* **SOURCE TEXT**:

⁂

Hi; I'm seeing a problem with a hard reboot operation, when /var/lib/nova/instances for the relevant compute node is on an NFS share exported from another compute node. I'm hoping someone here might be able to point to where to debug this next.

3 compute nodes: A, B and C.

A exports its /var/lib/nova/instances over NFS v4.

B and C mount that at /var/lib/nova/instances.

(This is the kind of setup that I understand to be required for live migration to be possible.)

If I create a VM on A, wait for it to be ACTIVE, then `nova reboot --hard testvm1`, it's fine, i.e. it reboots and returns to ACTIVE state.

If I create a VM on B, wait for it to be ACTIVE, then `nova reboot --hard testvm2`, it goes permanently into ERROR state. The Nova compute log has

Stderr: "qemu-img: Could not open '/var/lib/nova/instances/02bf258b-41bc-451a-9d3c-af6741c6060f/disk': Could not open '/var/lib/nova/instances/02bf258b-41bc-451a-9d3c-af6741c6060f/disk': Permission denied\n": nova.exception.InvalidDiskInfo: Disk info file is invalid: qemu-img failed to execute on /var/lib/nova/instances/02bf258b-41bc-451a-9d3c-af6741c6060f/disk : Unexpected error while running command.

and the ownership on that file is in fact now:

-rw-r----- 1 root root 29491200 Apr 7 18:27 disk

Before the reboot operation it was:

-rw-r----- 1 libvirt-qemu kvm 29491200 Apr 7 18:25 disk

There isn't a similar ownership change when rebooting a VM on node A, so presumably this is something to do with NFS being involved. But I believe I've followed standard NFS setup advice, and my user and group IDs are the same on all compute nodes:

$ getent group nova
nova:x:1003:libvirt-qemu
$ getent passwd nova
nova:x:1002:1003::/home/nova:/bin/bash
$ getent passwd libvirt-qemu
libvirt-qemu:x:64055:109:Libvirt Qemu,,,:/var/lib/libvirt:/usr/sbin/nologin
$ getent group kvm
kvm:x:109:nova

Any clues on how to debug or fix this next?

Many thanks - Nell

⁂

* **STATED GOAL 1**:
List every getent command that the forum post on the NFS hard reboot problem shows being run.
* **STATED GOAL 2**:
Reproduce the part of the NFS hard reboot post that starts at the words "Hi; I'm seeing" and ends after the words "to ACTIVE state.".

* **EXTRACTED RECORDS**:
⁂

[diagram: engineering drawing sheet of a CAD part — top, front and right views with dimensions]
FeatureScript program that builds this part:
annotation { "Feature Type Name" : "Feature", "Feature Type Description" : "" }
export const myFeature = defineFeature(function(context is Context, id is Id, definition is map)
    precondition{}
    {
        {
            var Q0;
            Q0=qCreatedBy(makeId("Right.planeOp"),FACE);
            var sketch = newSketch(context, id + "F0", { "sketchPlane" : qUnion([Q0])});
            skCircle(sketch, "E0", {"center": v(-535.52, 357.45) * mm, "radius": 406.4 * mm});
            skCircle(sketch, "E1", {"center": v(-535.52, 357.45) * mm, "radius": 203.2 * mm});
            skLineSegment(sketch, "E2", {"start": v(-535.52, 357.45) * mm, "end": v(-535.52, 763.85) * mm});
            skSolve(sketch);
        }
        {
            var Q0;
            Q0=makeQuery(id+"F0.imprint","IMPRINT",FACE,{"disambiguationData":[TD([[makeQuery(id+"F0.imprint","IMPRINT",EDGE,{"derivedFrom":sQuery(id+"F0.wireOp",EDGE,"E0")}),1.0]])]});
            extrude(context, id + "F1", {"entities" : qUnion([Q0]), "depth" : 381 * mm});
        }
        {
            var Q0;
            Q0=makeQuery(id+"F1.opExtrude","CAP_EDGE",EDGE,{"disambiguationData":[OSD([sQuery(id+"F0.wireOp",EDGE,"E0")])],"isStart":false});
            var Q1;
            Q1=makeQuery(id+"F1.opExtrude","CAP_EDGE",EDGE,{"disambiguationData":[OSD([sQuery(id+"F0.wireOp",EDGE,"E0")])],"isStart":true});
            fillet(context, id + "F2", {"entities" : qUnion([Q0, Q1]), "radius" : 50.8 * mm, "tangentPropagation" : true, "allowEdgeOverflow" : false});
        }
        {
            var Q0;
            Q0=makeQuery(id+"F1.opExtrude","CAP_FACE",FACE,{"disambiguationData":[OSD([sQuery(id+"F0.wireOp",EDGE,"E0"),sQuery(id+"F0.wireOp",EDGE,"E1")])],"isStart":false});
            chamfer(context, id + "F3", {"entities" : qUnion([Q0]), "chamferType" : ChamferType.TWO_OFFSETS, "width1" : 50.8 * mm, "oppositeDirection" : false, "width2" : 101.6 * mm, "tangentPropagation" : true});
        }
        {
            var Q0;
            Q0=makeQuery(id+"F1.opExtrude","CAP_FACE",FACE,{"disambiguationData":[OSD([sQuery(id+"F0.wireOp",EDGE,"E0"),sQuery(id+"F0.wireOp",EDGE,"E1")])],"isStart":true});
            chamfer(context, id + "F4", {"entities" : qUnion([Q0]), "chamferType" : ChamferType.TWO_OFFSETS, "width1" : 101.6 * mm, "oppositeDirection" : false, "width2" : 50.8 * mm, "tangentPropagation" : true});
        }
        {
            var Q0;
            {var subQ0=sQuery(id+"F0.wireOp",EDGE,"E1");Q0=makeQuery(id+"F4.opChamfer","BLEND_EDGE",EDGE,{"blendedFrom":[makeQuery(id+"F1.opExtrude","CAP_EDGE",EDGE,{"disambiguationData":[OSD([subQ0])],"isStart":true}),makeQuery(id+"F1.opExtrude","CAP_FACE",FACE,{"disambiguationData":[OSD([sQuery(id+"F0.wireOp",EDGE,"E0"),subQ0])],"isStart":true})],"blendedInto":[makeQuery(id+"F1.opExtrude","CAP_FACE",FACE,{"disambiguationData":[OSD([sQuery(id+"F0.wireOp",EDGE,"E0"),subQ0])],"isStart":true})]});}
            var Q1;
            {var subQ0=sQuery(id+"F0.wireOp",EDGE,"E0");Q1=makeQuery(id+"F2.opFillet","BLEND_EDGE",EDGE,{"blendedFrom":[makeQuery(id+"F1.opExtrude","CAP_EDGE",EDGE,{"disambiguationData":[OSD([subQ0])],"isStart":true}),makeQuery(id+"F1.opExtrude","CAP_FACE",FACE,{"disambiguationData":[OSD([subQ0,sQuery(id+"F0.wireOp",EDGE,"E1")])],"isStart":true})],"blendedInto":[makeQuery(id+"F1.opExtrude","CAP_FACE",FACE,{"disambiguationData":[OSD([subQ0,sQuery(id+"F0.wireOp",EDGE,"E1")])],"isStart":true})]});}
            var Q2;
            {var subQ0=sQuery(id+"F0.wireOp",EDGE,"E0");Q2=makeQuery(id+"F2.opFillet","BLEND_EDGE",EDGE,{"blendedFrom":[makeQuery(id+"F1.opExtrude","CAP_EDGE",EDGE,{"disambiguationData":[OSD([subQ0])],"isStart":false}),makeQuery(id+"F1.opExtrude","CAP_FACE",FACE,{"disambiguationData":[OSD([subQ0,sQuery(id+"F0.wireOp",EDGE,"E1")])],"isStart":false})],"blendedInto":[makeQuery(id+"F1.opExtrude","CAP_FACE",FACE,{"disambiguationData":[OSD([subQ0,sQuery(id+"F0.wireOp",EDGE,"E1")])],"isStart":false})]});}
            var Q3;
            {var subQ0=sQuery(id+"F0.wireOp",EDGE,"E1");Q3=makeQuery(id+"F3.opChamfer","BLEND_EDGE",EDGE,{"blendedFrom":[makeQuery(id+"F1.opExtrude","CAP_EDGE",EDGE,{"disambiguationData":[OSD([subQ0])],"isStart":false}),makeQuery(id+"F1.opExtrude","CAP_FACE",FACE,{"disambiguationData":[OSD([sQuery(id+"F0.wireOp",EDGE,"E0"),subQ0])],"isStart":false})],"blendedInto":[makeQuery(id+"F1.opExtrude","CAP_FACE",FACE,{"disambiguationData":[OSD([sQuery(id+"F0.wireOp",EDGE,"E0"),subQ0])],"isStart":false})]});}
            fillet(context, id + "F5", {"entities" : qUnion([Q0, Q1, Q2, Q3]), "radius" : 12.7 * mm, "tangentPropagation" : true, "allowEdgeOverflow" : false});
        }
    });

⁂

* **RESPONSE 1**:
getent group nova
getent passwd nova
getent passwd libvirt-qemu
getent group kvm

* **RESPONSE 2**:
Hi; I'm seeing a problem with a hard reboot operation, when /var/lib/nova/instances for the relevant compute node is on an NFS share exported from another compute node. I'm hoping someone here might be able to point to where to debug this next.

3 compute nodes: A, B and C.

A exports its /var/lib/nova/instances over NFS v4.

B and C mount that at /var/lib/nova/instances.

(This is the kind of setup that I understand to be required for live migration to be possible.)

If I create a VM on A, wait for it to be ACTIVE, then `nova reboot --hard testvm1`, it's fine, i.e. it reboots and returns to ACTIVE state.